I have nothing against an xMOOC nor a cMOOC (or anything in between); both easily can coexist based on the type of course, instructors, and learning preferences of the participants. I can see why offering a MOOC in edX might reach more individuals (than say a private Moodle website) and at the same time, allow those who need it, a certification for having completed the course.

But openness matters in a MOOC. The degree a course remains open influences how participants engage with both content and each other. The technologies that are used, when and where engagement occurs, and types of social (human) interactions that emerge collectively evolve based on how open a course ends up being. A simple example is comparing those seeking a certificate of completion with those who are not. Usually certificates are awarded based on a single set of objectives that may or may not be the same set of objectives one would normally choose if obtaining a certificate were not desirable. Meeting one set of objectives in order to get a credential can influence the technologies used, when and where engagement occurs, and the types of social interactions that are required. Thus, because one seeks certification, the course becomes less open (i.e., contrived). Thus, openness matters to the degree one recognizes personal learning objectives (or outcomes) that were either predetermined or emergent throughout the learning process.

The best kinds of MOOCs are those where participants themselves create most of the content and discussions. Instructors add value when they are able to navigate and curate emerging content so that it is becomes more easily obtained and understood by all. A MOOC can have starting and ending dates, but the resulting interactions and outcomes from the MOOC remain as a digital "footprint" for all to witness - an artifact that could also be contributed to afterwards as well. This degree of openness and the desire to leave something behind can motivate one to participate (to the degree that individual objectives are recognizable), but becomes a challenge anytime a learning management system (LMS) becomes a mandatory part of the learning design - not saying this is the case here with edX.  This leads me to the following question:
Is it possible to receive a credential (credits, certificate, badge, etc.) for having completed a MOOC without using an LMS?

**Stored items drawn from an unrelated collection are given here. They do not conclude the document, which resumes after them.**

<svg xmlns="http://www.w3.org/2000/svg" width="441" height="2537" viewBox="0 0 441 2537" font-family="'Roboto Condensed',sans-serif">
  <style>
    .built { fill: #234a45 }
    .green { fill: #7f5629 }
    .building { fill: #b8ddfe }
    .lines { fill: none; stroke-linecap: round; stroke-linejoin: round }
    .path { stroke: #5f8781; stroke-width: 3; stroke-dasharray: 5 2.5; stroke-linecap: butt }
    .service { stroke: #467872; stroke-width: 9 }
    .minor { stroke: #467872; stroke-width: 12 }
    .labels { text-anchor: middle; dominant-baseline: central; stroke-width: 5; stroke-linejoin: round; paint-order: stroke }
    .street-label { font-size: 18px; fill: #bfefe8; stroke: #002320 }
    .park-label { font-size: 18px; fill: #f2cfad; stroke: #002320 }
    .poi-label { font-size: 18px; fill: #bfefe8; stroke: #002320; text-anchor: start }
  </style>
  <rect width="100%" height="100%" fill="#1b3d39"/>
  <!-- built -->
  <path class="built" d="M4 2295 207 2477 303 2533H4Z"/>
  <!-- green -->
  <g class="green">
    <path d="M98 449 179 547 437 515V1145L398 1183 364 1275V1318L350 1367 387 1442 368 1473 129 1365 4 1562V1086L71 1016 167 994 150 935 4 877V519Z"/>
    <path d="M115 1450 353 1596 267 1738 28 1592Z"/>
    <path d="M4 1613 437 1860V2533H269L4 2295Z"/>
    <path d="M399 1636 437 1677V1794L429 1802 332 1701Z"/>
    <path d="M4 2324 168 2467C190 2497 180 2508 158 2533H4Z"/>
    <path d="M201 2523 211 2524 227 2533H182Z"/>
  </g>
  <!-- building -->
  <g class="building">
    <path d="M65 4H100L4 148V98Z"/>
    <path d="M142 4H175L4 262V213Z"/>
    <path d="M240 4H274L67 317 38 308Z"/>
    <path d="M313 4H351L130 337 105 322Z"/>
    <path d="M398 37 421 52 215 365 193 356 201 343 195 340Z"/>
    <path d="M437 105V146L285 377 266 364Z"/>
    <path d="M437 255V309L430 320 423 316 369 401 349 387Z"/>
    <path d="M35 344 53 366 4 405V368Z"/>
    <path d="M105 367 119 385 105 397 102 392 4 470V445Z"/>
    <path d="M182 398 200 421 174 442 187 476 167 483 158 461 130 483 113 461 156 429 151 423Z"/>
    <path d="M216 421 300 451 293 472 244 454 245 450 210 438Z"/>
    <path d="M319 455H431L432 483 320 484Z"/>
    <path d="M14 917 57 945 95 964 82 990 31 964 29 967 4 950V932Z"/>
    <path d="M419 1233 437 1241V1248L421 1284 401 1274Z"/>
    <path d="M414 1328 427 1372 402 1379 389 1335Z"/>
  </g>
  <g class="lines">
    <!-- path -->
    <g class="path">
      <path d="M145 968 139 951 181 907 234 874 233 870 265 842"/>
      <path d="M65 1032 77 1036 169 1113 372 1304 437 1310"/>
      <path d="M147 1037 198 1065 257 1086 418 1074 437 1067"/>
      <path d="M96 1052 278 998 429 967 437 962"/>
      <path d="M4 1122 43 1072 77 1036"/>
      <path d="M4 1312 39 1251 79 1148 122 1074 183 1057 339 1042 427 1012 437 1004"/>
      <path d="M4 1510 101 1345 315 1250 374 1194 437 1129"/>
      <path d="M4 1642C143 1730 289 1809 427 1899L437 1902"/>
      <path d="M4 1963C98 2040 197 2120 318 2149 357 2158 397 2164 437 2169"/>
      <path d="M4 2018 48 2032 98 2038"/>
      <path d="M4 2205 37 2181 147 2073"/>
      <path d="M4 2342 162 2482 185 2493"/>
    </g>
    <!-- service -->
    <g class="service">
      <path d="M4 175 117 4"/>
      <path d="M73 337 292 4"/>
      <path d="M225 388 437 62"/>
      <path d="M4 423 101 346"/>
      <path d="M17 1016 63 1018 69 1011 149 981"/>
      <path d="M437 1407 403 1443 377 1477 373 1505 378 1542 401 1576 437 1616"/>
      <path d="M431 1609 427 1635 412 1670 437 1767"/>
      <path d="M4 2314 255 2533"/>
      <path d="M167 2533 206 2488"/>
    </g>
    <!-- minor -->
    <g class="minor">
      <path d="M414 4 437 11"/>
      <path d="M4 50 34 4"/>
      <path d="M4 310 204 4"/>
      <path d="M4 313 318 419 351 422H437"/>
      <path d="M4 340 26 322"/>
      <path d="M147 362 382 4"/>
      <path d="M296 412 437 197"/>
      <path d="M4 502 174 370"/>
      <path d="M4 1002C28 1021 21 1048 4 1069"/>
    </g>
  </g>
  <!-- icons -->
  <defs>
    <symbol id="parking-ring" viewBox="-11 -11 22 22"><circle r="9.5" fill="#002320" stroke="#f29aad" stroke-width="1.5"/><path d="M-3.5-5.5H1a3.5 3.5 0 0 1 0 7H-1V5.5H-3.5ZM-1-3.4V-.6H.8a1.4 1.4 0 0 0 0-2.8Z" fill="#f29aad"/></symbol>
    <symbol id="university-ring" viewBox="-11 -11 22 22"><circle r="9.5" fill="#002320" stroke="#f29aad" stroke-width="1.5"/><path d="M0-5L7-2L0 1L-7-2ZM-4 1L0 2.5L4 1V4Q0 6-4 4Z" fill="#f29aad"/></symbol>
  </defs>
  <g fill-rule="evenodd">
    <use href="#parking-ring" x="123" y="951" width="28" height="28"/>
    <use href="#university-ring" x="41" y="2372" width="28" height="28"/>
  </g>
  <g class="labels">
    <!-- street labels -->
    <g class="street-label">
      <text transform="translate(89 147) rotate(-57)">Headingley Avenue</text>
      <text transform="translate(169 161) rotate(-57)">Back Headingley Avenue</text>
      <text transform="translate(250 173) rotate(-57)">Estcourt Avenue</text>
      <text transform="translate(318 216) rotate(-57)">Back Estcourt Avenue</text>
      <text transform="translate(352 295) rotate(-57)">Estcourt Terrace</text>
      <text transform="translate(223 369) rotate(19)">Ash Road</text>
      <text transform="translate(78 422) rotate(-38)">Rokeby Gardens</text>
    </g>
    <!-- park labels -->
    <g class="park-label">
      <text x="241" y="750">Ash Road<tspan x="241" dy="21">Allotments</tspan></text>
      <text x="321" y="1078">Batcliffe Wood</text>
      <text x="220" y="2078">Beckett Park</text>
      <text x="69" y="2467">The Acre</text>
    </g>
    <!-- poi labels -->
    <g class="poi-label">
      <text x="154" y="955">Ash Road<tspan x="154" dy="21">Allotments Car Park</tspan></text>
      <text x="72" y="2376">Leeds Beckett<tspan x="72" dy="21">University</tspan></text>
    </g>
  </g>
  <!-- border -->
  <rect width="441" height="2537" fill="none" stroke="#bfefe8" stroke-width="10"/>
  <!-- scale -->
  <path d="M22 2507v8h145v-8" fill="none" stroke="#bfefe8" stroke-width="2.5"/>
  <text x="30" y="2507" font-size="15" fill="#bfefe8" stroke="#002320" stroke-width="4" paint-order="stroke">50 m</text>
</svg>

The reality is that some prefer using an LMS while others do not. MOOC designers will need to account for this by determining how open the course could potentially be.

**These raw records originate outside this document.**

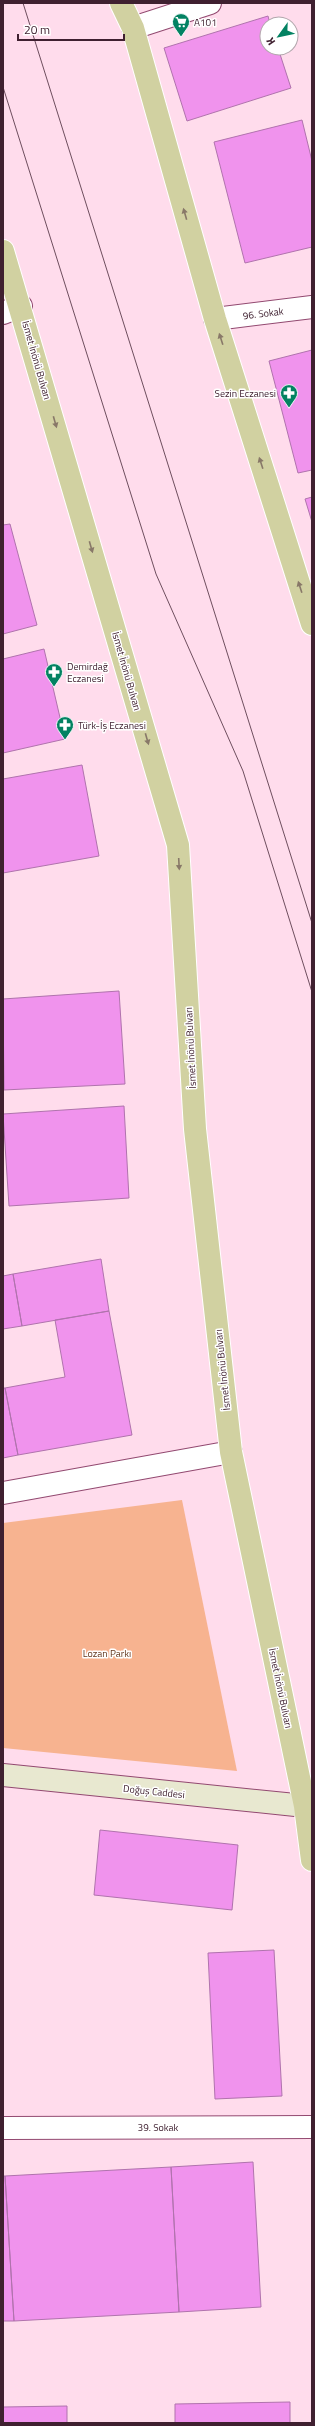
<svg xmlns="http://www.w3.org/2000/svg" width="315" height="2426" font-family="'Titillium Web',sans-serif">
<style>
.green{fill:#f7b390}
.building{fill:#f093ed;stroke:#b073ad}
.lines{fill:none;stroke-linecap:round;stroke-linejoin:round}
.street-casing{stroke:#924970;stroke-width:24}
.secondary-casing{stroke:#924970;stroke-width:24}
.primary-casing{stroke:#fff;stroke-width:24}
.street{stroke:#fff;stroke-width:22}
.secondary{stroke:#e8e8d0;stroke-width:22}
.primary{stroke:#d1d1a1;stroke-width:22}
.tram{stroke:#6e4e5e;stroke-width:1}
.oneway{fill:#887868}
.labels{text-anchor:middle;stroke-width:3;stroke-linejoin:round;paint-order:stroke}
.poi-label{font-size:10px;fill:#3f2030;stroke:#fff;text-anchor:start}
.street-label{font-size:10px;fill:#3f2030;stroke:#fff}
.park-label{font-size:10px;fill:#63361c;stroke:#fff}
</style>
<rect width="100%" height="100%" fill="#ffdcec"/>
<path class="green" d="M182 1500 237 1771 3 1748V1523Z"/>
<path class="building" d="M268 16 270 24H267V48H278L291 88 187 121 164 48Z
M302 120 312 161V247L245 263 214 142Z
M312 350V470L298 473 269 361Z
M312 497V522L305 499Z
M10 524 37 625 3 634V525Z
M44 649 65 739 3 753V659Z
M82 765 99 856 3 873V779Z
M119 991 125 1084 4 1090 3 999Z
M124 1106 129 1198 9 1206 3 1114Z
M101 1259 109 1311 22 1326 13 1274Z
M13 1274 22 1326 3 1329V1276Z
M109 1311 132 1435 18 1455 5 1388 65 1377 55 1320Z
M3 1388H5L18 1455 3 1458Z
M100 1830 238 1845 232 1910 94 1895Z
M274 1950 282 2096 215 2099 208 1953Z
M253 2162 261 2307 179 2312 171 2167Z
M171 2167 179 2312 14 2321 5 2176Z
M3 2176H5L14 2321H3Z
M290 2402V2423H175V2404Z
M67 2406V2423H3V2407Z"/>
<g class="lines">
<g class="street-casing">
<path id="street" d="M133 28 210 3
M3 313 21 306
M215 319 312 307
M3 1493 231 1452
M3 2128 312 2127"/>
</g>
<g class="secondary-casing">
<path id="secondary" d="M3 1775 305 1806"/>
</g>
<g class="primary-casing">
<path id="primary" d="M121 3 133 28 215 319 312 624
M3 251 178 845 195 1129 231 1452 305 1806 312 1860"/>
</g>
<use href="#street" class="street"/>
<use href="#secondary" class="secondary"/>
<use href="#primary" class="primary"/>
<path class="tram" d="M23 3 312 923
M3 87 156 574 243 771 312 992"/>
</g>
<defs><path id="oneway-solid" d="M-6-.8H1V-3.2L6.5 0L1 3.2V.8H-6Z"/></defs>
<g class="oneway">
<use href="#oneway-solid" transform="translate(185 214) rotate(-106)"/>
<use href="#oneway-solid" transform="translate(221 339) rotate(-108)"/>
<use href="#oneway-solid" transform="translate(55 422) rotate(74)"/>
<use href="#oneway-solid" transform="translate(261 463) rotate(-108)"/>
<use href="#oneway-solid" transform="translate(91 547) rotate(74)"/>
<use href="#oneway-solid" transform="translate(300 587) rotate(-108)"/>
<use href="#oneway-solid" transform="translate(147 739) rotate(74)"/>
<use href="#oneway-solid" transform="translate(179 864) rotate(87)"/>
</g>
<defs>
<g id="supermarket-pin" transform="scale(0.9)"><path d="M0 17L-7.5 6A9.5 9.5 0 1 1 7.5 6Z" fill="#038262" stroke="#fff"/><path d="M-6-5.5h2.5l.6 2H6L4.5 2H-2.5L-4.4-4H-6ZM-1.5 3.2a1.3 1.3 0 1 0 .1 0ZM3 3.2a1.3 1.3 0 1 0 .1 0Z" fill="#fff"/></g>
<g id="pharmacy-pin" transform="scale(0.9)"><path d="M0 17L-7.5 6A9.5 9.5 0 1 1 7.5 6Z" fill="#038262" stroke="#fff"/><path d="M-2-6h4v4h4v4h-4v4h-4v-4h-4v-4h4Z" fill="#fff"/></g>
</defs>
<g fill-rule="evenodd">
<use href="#supermarket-pin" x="181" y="22"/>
<use href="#pharmacy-pin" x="289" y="393"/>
<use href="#pharmacy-pin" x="54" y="672"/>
<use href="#pharmacy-pin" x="65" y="725"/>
</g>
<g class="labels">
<g class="poi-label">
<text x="194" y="26">A101</text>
<text x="276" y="397" text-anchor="end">Sezin Eczanesi</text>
<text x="67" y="670">Demirdağ<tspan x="67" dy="12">Eczanesi</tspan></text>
<text x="78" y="729">Türk-İş Eczanesi</text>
</g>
<g class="street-label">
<text transform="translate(263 313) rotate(-7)" y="4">96. Sokak</text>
<text transform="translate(37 360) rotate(74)" y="4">İsmet İnönü Bulvarı</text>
<text transform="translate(127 671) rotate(74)" y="4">İsmet İnönü Bulvarı</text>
<text transform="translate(190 1048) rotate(-93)" y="4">İsmet İnönü Bulvarı</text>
<text transform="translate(222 1370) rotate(-96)" y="4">İsmet İnönü Bulvarı</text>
<text transform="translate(281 1688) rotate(78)" y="4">İsmet İnönü Bulvarı</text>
<text transform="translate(154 1791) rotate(6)" y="4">Doğuş Caddesi</text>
<text x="158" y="2131">39. Sokak</text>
</g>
<g class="park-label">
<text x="107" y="1657">Lozan Parkı</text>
</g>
</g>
<rect width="315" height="2426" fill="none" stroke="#3f2030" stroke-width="8"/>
<g transform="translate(279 36) rotate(237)"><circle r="19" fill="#ffffff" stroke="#b2a6ac"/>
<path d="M0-3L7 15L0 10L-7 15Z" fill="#038262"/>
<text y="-6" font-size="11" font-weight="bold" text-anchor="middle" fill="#3f2030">K</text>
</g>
<path d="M18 34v6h106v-6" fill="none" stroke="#3f2030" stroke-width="2"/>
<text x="24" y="34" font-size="12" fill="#3f2030" stroke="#ffffff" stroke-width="3" paint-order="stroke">20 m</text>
</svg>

This is what I'll be reflecting on as I take this course: how the degree of openness impacts decision-making processes around licensing, open educational resources (OERs), and learning analytics.

Tuesday, September 12, 2017

#OpenEdMOOC Opens in October



Yesterday, I learned about the MOOCIntroduction to Open Education course, per Jenny Connected (via Twitter) - #OpenEdMOOC. With most MOOCs that I have taken part in, I am more interested in what the participants of the MOOC have to say than I am in whether or not I achieve stated objectives. Clearly, the instructors have a following for a reason but I have often learned more from the concatenation of MOOCs than from any one-to-many, broadcast spray of information intended to inform a public audience.

Another thing that caught my attention was that this course - apparently about cMOOC principles - was being offered as an xMOOC.
Will the way the course is being delivered align with the learning objectives of the course?

I am also curious whether or not I will lose interest in the course like I am known to do when taking a MOOC of this kind. From the scant amount of information found in the syllabus, there is little in the way of essential questions that foster critical or creative thought that might help in this regard. Perhaps the idea is to allow critical inquiry to emerge over time, which is also an approach.

As always, I am more interested in the design and delivery of the course and how participants interact than anything else.  The MOOC experience has always been a metaexperience for me, and one that invariably trickles over into my own teaching practice (for better or worse).  Hopefully there is room for Wiley and Siemens (the course instructors) to share some insights along the way into how they chose to design and deliver the course in this way, and how MOOCs might live in both formal and informal educational contexts.